There aren’t many perks to aging, but growing older isn’t totally bad — each year that passes seems to lend you more authority to tell kids these days what they ought to be doing.
And that applies to book recommendations as well.
Doubtlessly you have your own lists of what kids of all ages (you know, from 5 up to 35) should have read by now; contrast them with these ones we enjoyed stumbling upon and judging ourselves against.
The Guardian enlisted an author who adapts adult classics for children to pick 10 books that should be checked off by the time you reach 10.
And inspired by the recent distribution of We Should All Be Feminists to all 16-year-olds in Sweden, the paper asked authors to identify 23 books for teens to read.
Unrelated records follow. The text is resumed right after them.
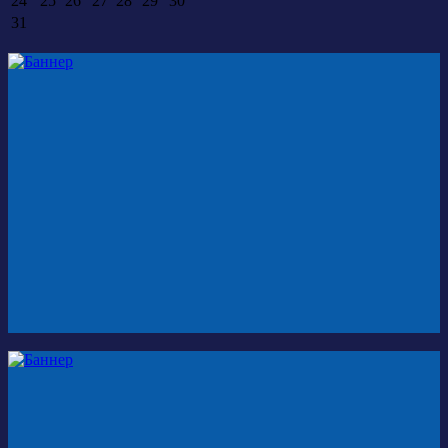
24
25
26
27
28
29
30
31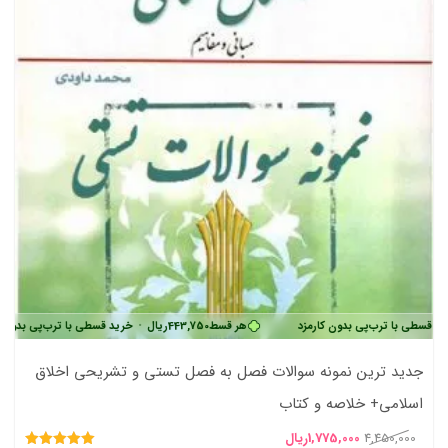
رب‌پی بدون کارمزد
هر قسط
443,750
ریال
•
خرید قسطی با ترب‌پی بدون کارمزد
جدید ترین نمونه سوالات فصل به فصل تستی و تشریحی اخلاق
اسلامی+ خلاصه و کتاب
قیمت
قیمت
4,450,000
1,775,000
ریال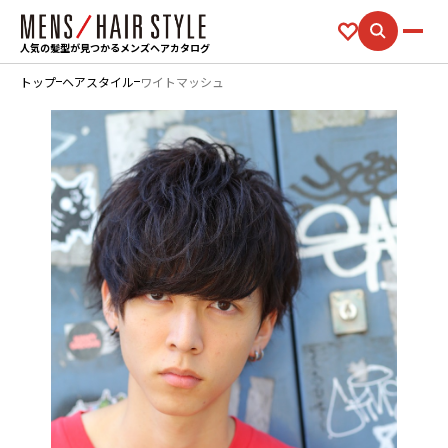
人気の髪型が見つかるメンズヘアカタログ
トップ
ヘアスタイル
ワイトマッシュ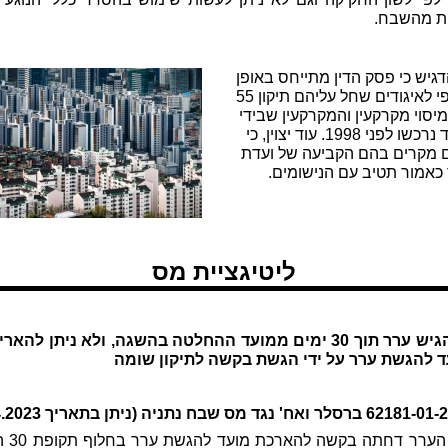
ת מהשבח.
דגיש כי פסק הדין מתייחס באופן
ספציפי לאיגודים שחל עליהם תיקון 55
מיסוי מקרקעין והמקרקעין שבידי
האיגוד נרכשו לפני 1998. עוד יצוין, כי
ם מקרים בהם הקביעה של ועדת
כאמור תטיב עם הנישומים.
ליטיגציית מס
יש להגיש ערר תוך 30 ימים ממועד ההחלטה בהשגה, ולא ניתן להא
 להגשת ערר על ידי הגשת בקשה לתיקון שומה
ועדת הערר דחת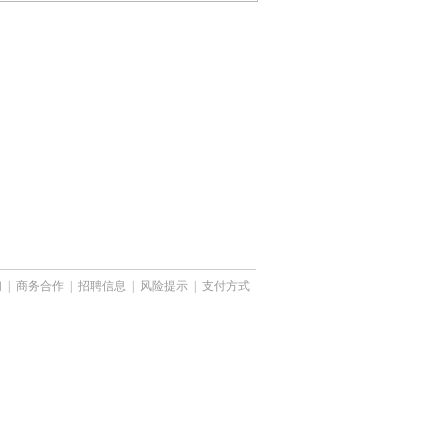
们
|
商务合作
|
招聘信息
|
风险提示
|
支付方式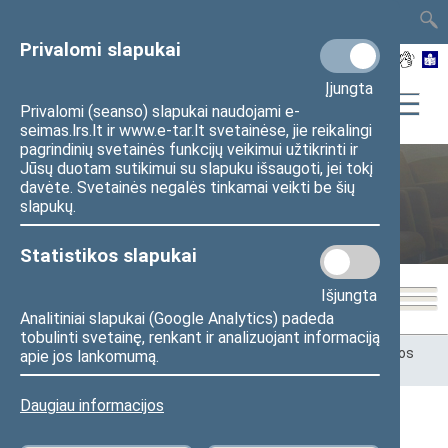
TAIS
TAR
LT
I
EN
Privalomi slapukai
Įjungta
Privalomi (seanso) slapukai naudojami e-
seimas.lrs.lt ir www.e-tar.lt svetainėse, jie reikalingi
pagrindinių svetainės funkcijų veikimui užtikrinti ir
Jūsų duotam sutikimui su slapuku išsaugoti, jei tokį
Energetikos ir darnios plėtros
davėte. Svetainės negalės tinkamai veikti be šių
slapukų.
komitetas
Statistikos slapukai
Išjungta
Analitiniai slapukai (Google Analytics) padeda
tobulinti svetainę, renkant ir analizuojant informaciją
Pradžia
>
Komitetai ir komisijos
>
Energetikos ir darnios plėtros
apie jos lankomumą.
komitetas
>
Darbotvarkės
Daugiau informacijos
Darbotvarkės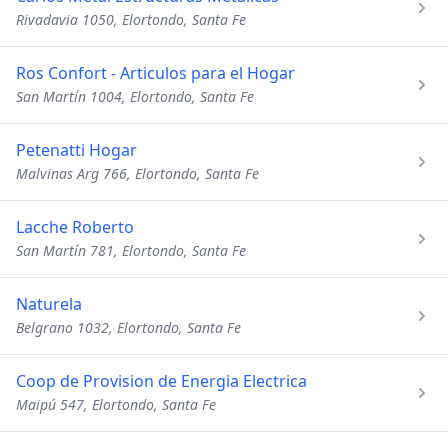
Rivadavia 1050, Elortondo, Santa Fe
Ros Confort - Articulos para el Hogar
San Martín 1004, Elortondo, Santa Fe
Petenatti Hogar
Malvinas Arg 766, Elortondo, Santa Fe
Lacche Roberto
San Martín 781, Elortondo, Santa Fe
Naturela
Belgrano 1032, Elortondo, Santa Fe
Coop de Provision de Energia Electrica
Maipú 547, Elortondo, Santa Fe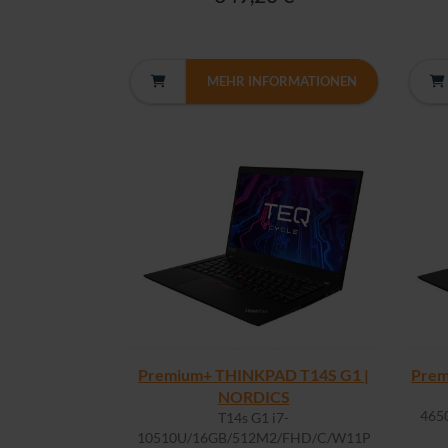
MEHR INFORMATIONEN
Premium+ THINKPAD T14S G1 |
Prem
NORDICS
465
T14s G1 i7-
10510U/16GB/512M2/FHD/C/W11P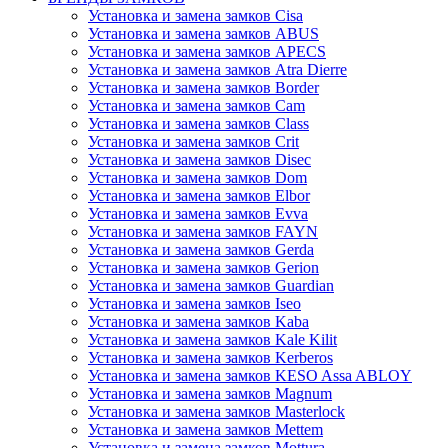
Установка и замена замков Cisa
Установка и замена замков ABUS
Установка и замена замков APECS
Установка и замена замков Atra Dierre
Установка и замена замков Border
Установка и замена замков Cam
Установка и замена замков Class
Установка и замена замков Crit
Установка и замена замков Disec
Установка и замена замков Dom
Установка и замена замков Elbor
Установка и замена замков Evva
Установка и замена замков FAYN
Установка и замена замков Gerda
Установка и замена замков Gerion
Установка и замена замков Guardian
Установка и замена замков Iseo
Установка и замена замков Kaba
Установка и замена замков Kale Kilit
Установка и замена замков Kerberos
Установка и замена замков KESO Assa ABLOY
Установка и замена замков Magnum
Установка и замена замков Masterlock
Установка и замена замков Mettem
Установка и замена замков Mottura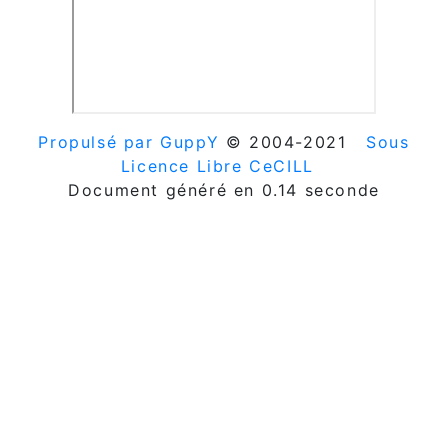
Propulsé par GuppY
© 2004-2021
Sous
Licence Libre CeCILL
Document généré en 0.14 seconde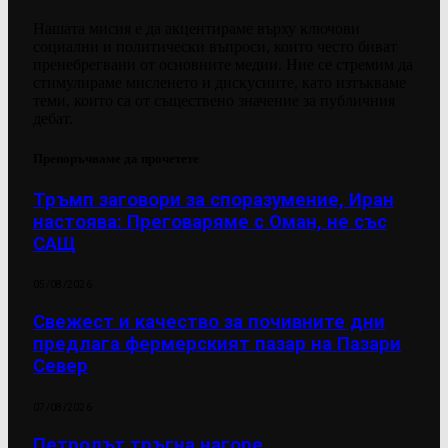
Нашата мисия е да акцентираме върху ключови
социални и политически въпроси, които често биват
пренебрегвани от основните медии. Ние се стремим да
стимулираме мисленето и дискусиите, като изтъкваме
теми, които са от съществено значение за публичния
дебат.
Препоръчваме да прочетете
Тръмп заговори за споразумение, Иран
настоява: Преговаряме с Оман, не със
САЩ
05/08/2026
Свежест и качество за почивните дни
предлага фермерският пазар на Пазари
Север
07/08/2026
Петролът тръгна нагоре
A bonus: Their recommendations come, in some cases, with some incisive commentary.
Even funnier are Bustle’s 11 books to read after college graduation — some fiction, some nonfiction, some short stories, some self-help. (“Sorry, but these are the sorts of inane aphorisms people will tell you when you complain about the job search so you better get used to hearing them now.”)
Business Insider’s list of 33 books to read before you turn 30 literally spans millennia, while offering that same topical mix recommended for recent college grads.
Or, for an alternative theme, you can try 30 works of Canadian fiction to be checked off by age 30. (We didn’t realize that Generation X and Life of Pi had Canadian roots — you may have similar epiphanies among the other titles.)
Personally, though, with less than a year before 30 and hardly a dent made in many of these previous lists, we’re most inclined to check out Bustle’s 21 books every woman should read by 35 ... with 20 left unread and five-plus years to go, we could actually finish it and keep working on our non-time-sensitive to-read list.